Psychologische Flexibilität, praktisch erklärt
Die sechs ineinandergreifenden Fähigkeiten, die es erlauben, nach dem zu handeln, was zählt, auch wenn es schwer ist
Was ist psychologische Flexibilität und wie baut man sie auf?
Psychologische Flexibilität — das zentrale Konstrukt der von Steven Hayes entwickelten ACT — ist die Fähigkeit, mit gegenwärtiger Erfahrung in Kontakt zu bleiben, Gedanken und Gefühle leicht zu halten und weiter nach den eigenen Werten zu handeln, auch wenn Unbehagen präsent ist. Metaanalysen finden durchgängig, dass sie psychische Gesundheit und Wohlbefinden über eine breite Palette von Populationen hinweg vorhersagt und dass ihr Anstieg ACTs therapeutische Effekte vermittelt.
Psychologische Inflexibilität — im Kopf feststecken, unangenehme Gefühle vermeiden und den Kontakt zu dem verlieren, was tatsächlich zählt — ist ein transdiagnostischer Risikofaktor: Sie taucht zuverlässig als Vermittler von Angst, Depression, chronischem Schmerz und Burnout auf. Psychologische Flexibilität ist das Gegenmittel: nicht die Abwesenheit schwieriger Gedanken und Gefühle, sondern die Fähigkeit, sie zu tragen, ohne dass sie die Führung übernehmen. Die Praktiken unten bauen die sechs Hexaflex-Prozesse auf, aus denen sich Flexibilität zusammensetzt, jeweils mit dem antreibenden Mechanismus.
Übungen
- Ihr aktuelles Flexibilitätsniveau einschätzen
Diagnostizieren Sie, von welchem Ende der Flexibilitäts-Inflexibilitäts-Achse aus Sie agieren, bevor Sie versuchen, sie zu verschieben.
- Sich von Gedanken lösen, die Ihr Verhalten beherrschen
Sehen Sie einen befehlenden Gedanken als mentales Ereignis, nicht als Anweisung, der Sie gehorchen müssen.

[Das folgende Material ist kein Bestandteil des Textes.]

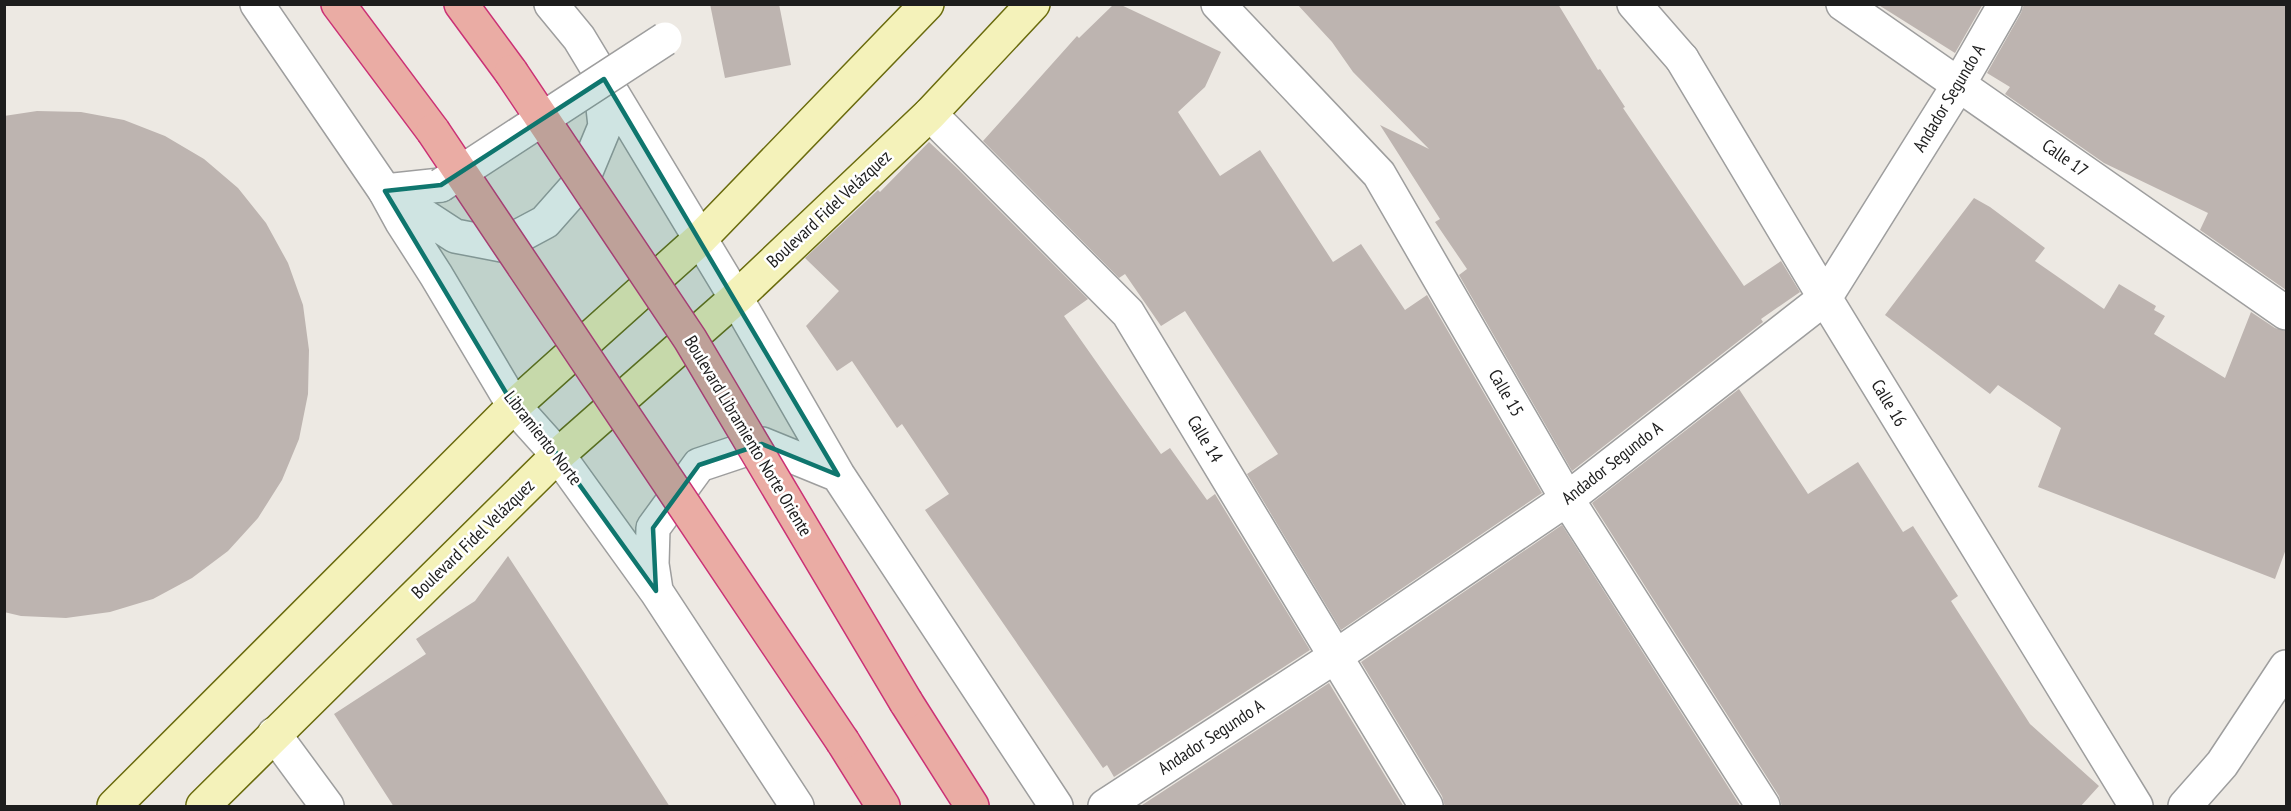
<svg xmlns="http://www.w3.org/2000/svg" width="2291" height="811" viewBox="0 0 2291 811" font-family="'PT Sans Narrow',sans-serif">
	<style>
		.building { fill: #bdb4b0 }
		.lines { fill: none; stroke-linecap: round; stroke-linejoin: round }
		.pedestrian-casing { stroke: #9e9e9e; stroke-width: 36 }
		.minor-casing { stroke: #9e9e9e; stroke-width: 36 }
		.tertiary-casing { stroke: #9e9e9e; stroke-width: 36 }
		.secondary-casing { stroke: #6a6b0d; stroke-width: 36 }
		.trunk-casing { stroke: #cb3175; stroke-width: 36 }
		.pedestrian { stroke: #fff; stroke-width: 33 }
		.minor { stroke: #fff; stroke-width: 33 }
		.tertiary { stroke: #fff; stroke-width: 33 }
		.secondary { stroke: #f4f2ba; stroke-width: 33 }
		.trunk { stroke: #eaaca4; stroke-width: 33 }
		.pedestrian-bridge-casing { stroke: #9e9e9e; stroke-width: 36; stroke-linecap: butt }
		.trunk-bridge-casing { stroke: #cb3175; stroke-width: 36; stroke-linecap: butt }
		.pedestrian-bridge { stroke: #fff; stroke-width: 33 }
		.trunk-bridge { stroke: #eaaca4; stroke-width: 33 }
		.marked { fill: #0f766e; fill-opacity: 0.2; stroke: #0f766e; stroke-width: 4.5; stroke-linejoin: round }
		.labels { text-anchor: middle; stroke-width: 5; stroke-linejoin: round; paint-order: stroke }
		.street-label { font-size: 18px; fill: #1d1d1d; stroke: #fff }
	</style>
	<rect width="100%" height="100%" fill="#ede9e3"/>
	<path class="building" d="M710,4H779L791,65L725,78Z
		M1114,4H1119L1221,52L1205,87L1178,112L1220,176L1260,150L1333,262L1361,244L1405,310L1427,295L1542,493L1341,630L1247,474L1278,454L1185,311L1161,326L1125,274L1119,278L983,141L1077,36L1079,38Z
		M1297,4H1558L1598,70L1600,69L1625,107L1623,108L1744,286L1781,261L1800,292L1761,319L1763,322L1572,471L1459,275L1467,269L1435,222L1440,219L1380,125L1429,149L1353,72L1332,42Z
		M1877,4H1983L1955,53Z
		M2024,4H2286V290L2200,230L2208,213L2104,163L2005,94L2010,87L1987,73L2021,13Z
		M37,111L81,112L124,120L165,136L204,159L238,188L266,223L288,263L303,305L309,350L308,394L299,439L282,480L258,518L228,551L192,578L153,599L110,612L66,618L21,616L4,612V116Z
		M929,142L958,169L1088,299L1064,316L1161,454L1170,448L1207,500L1215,494L1310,650L1114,777L1107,765L1103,768L925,510L949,494L902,424L897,428L852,361L837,371L806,326L839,291L805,258L878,190L880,192Z
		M1974,198L1990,207L2045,248L2035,261L2104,309L2119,284L2156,306L2154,310L2165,316L2154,334L2225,378L2251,312L2275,328L2286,331V549L2275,579L2038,487L2061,428L1998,385L1990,394L1885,315Z
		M1739,389L1808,494L1858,462L1903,532L1913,526L1958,596L1951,601L2030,724L2099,786L2080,807H1782L1779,796L1592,503Z
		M1562,525L1741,807H1445L1442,796L1361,662Z
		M508,556L585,674L670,807H394L334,714L426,654L416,639L475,601Z
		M1329,683L1404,807H1139Z"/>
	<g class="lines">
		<defs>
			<path id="pedestrian" d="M1218,4L1379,174L1567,499L1763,806
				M1843,4L2286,313
				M1682,59L1825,298L2136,806
				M930,114L1128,313L1426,806
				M385,191L441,185
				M1105,806L1336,656L1567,499L1825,298L1959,84L2005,4"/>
			<path id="minor" d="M1634,4L1682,59
				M274,734L327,806
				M2185,806L2222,764L2286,667"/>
			<path id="tertiary" d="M257,4L385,191L402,222L436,275L514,406L558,455L656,591L797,806
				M551,4L579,38L736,298L838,475L1056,806
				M389,193L455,236L502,245L545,222L583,179L605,126L601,89L598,81
				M656,590L652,564L653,528L699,465L762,444L838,475"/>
			<path id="secondary" d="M114,806L514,406L700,239L927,4
				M203,806L558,455L736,298L930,114L1033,4"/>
			<path id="trunk" d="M338,4L433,131
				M461,4L511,72
				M906,702L972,806
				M843,742L883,806"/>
		</defs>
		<use href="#pedestrian" class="pedestrian-casing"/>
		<use href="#minor" class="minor-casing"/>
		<use href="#tertiary" class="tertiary-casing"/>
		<use href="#secondary" class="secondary-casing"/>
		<use href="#trunk" class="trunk-casing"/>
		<use href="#pedestrian" class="pedestrian"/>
		<use href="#minor" class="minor"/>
		<use href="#tertiary" class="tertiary"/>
		<use href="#secondary" class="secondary"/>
		<use href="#trunk" class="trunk"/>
		<defs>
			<path id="pedestrian-bridge" d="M441,185L665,39"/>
			<path id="trunk-bridge" d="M511,72L690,339L906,702
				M433,131L843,742"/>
		</defs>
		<use href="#pedestrian-bridge" class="pedestrian-bridge-casing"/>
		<use href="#trunk-bridge" class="trunk-bridge-casing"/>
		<use href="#pedestrian-bridge" class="pedestrian-bridge"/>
		<use href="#trunk-bridge" class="trunk-bridge"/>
	</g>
	<path class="marked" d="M604,79L838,475L762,444L699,465L653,528L656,591L558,455L514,406L385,191L441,185Z"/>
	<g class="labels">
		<g class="street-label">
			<text transform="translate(1949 98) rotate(-59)" y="6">Andador Segundo A</text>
			<text transform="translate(2065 158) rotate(35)" y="6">Calle 17</text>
			<text transform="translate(829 209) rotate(-43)" y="6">Boulevard Fidel Velázquez</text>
			<text transform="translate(1506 393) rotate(60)" y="6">Calle 15</text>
			<text transform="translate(1889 403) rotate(59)" y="6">Calle 16</text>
			<text transform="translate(748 436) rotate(59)" y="6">Boulevard Libramiento Norte Oriente</text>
			<text transform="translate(543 438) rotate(52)" y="6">Libramiento Norte</text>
			<text transform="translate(1205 439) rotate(59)" y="6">Calle 14</text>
			<text transform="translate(1612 463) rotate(-38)" y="6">Andador Segundo A</text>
			<text transform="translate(473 539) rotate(-44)" y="6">Boulevard Fidel Velázquez</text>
			<text transform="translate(1211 737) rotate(-33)" y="6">Andador Segundo A</text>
		</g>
	</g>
	<rect width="2291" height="811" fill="none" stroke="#1d1d1d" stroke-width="12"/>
</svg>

- Sich in schwierige Gefühle ausdehnen, statt sich zusammenzuziehen
Wenn Unbehagen aufkommt, schaffen Sie bewusst Raum dafür, statt sich dagegen anzuspannen.
- Die Aufmerksamkeit bewusst im gegenwärtigen Moment verankern
Wenn der Geist zu vergangenem Bedauern oder künftiger Sorge zieht, lenken Sie zurück zu dem, was tatsächlich hier ist.
- Werte klären und sie aktiv wählen
Benennen Sie, was Ihnen wirklich wichtig ist — nicht was wichtig sein sollte — und machen Sie es heute zu einer lebendigen Wahl.
- Inflexibilität im Alltag erkennen, während sie geschieht
Erwischen Sie Fusion oder Vermeidung in Echtzeit — vor der Verhaltenskonsequenz — statt im Nachhinein.
- Flexibilität als fortlaufende Übung behandeln, nicht als zu erreichenden Zustand
Psychologische Flexibilität wird schrittweise trainiert — sie ist kein Ziel, sondern eine Richtung.